Raf se pointe au journal dans la demi-heure.

Je l’escorte jusqu’à l’ascenseur.

Arrivé dans la cabine, il m’ausculte, atterré.

— Putain, Fred, ta tête.

À sa place, je ne la ramènerais pas. Il a enfilé un vieux jogging troué et a l’air d’émerger d’une rave de trois jours. Ses cheveux semblent plus noirs, sa peau plus blanche.

J’ai prévenu les autres de sa venue. Ils ne peuvent s’empêcher de l’ausculter des pieds à la tête avant de replonger dans leur travail.

— On sera plus tranquilles dans la salle de réunion.

Il me suit sans discuter.

Je le place devant le tableau de papier, lui tends un marqueur et me dirige au fond de la pièce.

— Note ce que je te dis tant que les choses sont claires dans ma tête. Tu es prêt ?

— Plus ou moins.

Je lâche de but en blanc.

— Ton père s’est suicidé.

Il écarquille les yeux.

— Tu déconnes ?

— Écris.

Il se retourne, penaud, note « suicide ».

— Tu m’expliques ?

— Plusieurs personnes l’ont déclaré dépressif. Les della Faille nous l’ont décrit solitaire, introverti, renfermé, emmuré dans sa persona fictive, comme disait l’autre tarte. Ça ne datait pas d’hier. Ta mère l’avait foutu dehors et il ne te voyait plus. Ajoute « dépressif ».

Il écrit « dépressif » en dessous de « suicide » et ajoute un point d’interrogation.

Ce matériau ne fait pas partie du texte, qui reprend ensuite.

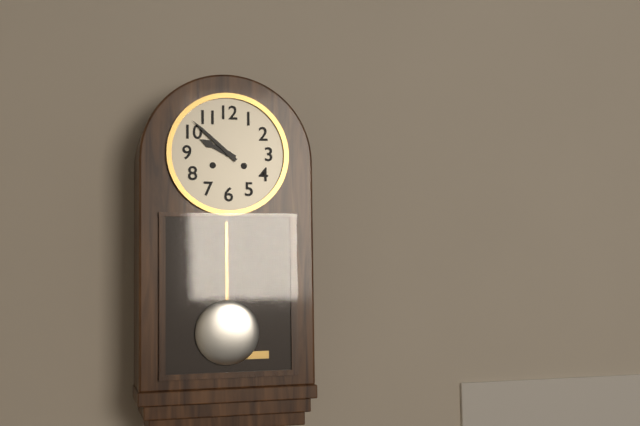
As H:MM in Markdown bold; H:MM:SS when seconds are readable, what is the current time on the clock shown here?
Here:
**9:52**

— Enlève le point d’interrogation. D’après ce que nous avons appris, trois événements ont accéléré les symptômes. D’abord, ce qu’il a vécu à Caracas. Je suis sûr que, pour lui, il a failli flinguer son fils. Ensuite, la tuerie d’Odessa et la perte de son job. Il est rentré en Belgique, délaissé, sans boulot, paumé. Il a essayé de renouer avec toi, sans succès. En désespoir de cause, il a décidé d’en finir. Il s’est donné la mort dans la soirée du 14 juin.

Il est loin d’être convaincu par ma démonstration.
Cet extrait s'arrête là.